Speaking after a closed court hearing in Haiti today, attorney Edwin Coq said he intends to seek the release of nine of the 10, who had no knowledge that they were doing anything wrong, recounts the Associated Press. Most are members of an Idaho-based Baptist missionary group that reportedly was trying to help the children after Haiti’s devastating earthquake last month.

The 10th, mission leader Laura Silsby, has admitted that she knew the group hadn’t sought official permission to take the children out of the country, but said they were just trying to help, the AP reports.

Silsby told CNN on Monday that the group had nothing to do with child trafficking. “We literally gave up everything and used up our own income to help these children and by no means [are we] part of that horrendous practice,” she said.

Under Haiti’s justice system, the trial of the 10 Americans will not be public. The judge in his clients’ case determined today that there is enough evidence to charge them, according to Coq, and will now consider the evidence.
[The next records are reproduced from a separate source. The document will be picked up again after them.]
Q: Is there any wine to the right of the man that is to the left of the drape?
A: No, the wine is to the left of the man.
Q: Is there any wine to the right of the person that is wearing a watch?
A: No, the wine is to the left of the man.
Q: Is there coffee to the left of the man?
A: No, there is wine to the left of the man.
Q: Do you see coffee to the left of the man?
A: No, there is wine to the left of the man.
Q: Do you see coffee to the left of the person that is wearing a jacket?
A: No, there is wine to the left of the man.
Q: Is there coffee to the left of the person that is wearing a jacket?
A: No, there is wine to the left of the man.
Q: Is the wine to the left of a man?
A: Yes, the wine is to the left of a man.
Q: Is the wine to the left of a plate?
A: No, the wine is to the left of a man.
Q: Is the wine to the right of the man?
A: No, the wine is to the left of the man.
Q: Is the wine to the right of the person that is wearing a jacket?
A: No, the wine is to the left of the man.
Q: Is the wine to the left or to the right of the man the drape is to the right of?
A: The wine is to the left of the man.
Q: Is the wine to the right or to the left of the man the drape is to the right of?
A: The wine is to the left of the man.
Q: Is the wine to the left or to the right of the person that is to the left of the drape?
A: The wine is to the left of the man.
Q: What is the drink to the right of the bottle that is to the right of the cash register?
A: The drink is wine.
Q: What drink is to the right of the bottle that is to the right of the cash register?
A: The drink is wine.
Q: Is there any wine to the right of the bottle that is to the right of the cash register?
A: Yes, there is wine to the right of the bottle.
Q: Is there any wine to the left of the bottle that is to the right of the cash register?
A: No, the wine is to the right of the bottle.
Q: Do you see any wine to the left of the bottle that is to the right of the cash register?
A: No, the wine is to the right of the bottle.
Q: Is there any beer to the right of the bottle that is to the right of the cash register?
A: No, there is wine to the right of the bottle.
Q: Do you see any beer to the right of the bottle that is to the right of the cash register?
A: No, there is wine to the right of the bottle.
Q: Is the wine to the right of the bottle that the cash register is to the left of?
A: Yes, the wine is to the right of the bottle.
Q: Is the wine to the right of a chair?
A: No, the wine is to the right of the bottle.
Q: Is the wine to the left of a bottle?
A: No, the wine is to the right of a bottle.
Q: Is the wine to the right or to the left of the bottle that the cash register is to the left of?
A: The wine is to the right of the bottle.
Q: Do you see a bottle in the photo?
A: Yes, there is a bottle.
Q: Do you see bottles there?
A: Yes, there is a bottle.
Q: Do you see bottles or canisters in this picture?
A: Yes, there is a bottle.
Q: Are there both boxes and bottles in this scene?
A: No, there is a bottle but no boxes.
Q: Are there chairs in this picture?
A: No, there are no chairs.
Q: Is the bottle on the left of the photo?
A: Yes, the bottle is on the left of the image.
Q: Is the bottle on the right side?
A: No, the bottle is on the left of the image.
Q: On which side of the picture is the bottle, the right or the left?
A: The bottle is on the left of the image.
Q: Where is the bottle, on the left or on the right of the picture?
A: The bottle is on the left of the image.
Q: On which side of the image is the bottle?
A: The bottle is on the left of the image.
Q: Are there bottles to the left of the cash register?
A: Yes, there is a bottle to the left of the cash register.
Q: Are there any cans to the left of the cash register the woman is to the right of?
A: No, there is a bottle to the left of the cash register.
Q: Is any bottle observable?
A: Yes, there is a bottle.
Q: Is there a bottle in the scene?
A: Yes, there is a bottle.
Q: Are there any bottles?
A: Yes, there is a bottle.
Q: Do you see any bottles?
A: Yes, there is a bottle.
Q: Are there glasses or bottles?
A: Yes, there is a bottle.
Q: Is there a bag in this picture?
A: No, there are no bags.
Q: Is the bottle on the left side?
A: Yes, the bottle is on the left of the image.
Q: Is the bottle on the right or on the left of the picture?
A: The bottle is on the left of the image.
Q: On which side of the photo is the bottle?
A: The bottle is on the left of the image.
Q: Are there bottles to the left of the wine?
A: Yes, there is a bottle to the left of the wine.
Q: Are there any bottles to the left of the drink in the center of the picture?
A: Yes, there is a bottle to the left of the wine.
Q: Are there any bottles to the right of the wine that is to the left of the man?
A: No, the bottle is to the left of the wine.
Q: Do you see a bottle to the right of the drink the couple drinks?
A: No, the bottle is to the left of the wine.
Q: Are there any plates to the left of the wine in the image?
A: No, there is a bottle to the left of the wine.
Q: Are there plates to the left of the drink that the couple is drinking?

He could render a verdict in approximately three months.

The AP says no comment could be obtained from government officials in Haiti. If convicted, the 10 missionaries face prison terms of between 5 and 15 years.

Both the AP and the Guardian report that at least some of the children on the bus apparently were from the village of Calebasse. Their parents had given their permission for them to be taken to the Dominican Republic because they expected them to have a better life there.

“But according to locals, none of the children taken from Calebasse were orphans nor even particularly desperate. Few houses in the village have suffered any damage in the quake,” the Guardian writes.

The United States government spent over $100 million during the past two decades trying to help Haiti improve its police and courts, mostly during the 1990s. However, a Government Accountability Office report a decade ago found that many remained corrupt and ineffectual, reports USA Today.